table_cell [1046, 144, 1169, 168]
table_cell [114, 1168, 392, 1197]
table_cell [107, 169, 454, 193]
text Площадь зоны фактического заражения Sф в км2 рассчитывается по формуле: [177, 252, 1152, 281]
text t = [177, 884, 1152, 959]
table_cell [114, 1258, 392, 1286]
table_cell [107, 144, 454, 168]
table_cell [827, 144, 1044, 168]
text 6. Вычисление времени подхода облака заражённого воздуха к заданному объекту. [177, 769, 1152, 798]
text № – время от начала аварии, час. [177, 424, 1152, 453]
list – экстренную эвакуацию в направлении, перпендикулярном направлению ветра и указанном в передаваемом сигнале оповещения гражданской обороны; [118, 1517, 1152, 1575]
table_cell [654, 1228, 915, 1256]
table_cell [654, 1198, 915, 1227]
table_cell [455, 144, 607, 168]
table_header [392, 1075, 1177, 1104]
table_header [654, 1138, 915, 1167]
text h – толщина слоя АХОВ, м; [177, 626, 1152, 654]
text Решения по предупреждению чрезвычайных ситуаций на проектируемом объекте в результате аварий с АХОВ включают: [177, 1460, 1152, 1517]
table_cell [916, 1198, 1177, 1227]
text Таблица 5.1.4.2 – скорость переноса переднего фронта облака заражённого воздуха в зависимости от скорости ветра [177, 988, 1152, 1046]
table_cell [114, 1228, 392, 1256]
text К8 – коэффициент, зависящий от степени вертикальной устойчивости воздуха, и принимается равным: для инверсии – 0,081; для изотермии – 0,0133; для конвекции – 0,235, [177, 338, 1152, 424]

■ **EXERCISE BRIEF**
Send back exactly the lines of the listing above starting at the one with "table_cell [107, 144, 454, 168]" and ending at the one with "table_header [392, 1075, 1177, 1104]", inclusive, and no others.

■ **RESULT FOR THIS TASK**
table_cell [107, 144, 454, 168]
table_cell [827, 144, 1044, 168]
text 6. Вычисление времени подхода облака заражённого воздуха к заданному объекту. [177, 769, 1152, 798]
text № – время от начала аварии, час. [177, 424, 1152, 453]
list – экстренную эвакуацию в направлении, перпендикулярном направлению ветра и указанном в передаваемом сигнале оповещения гражданской обороны; [118, 1517, 1152, 1575]
table_cell [654, 1228, 915, 1256]
table_cell [654, 1198, 915, 1227]
table_cell [455, 144, 607, 168]
table_header [392, 1075, 1177, 1104]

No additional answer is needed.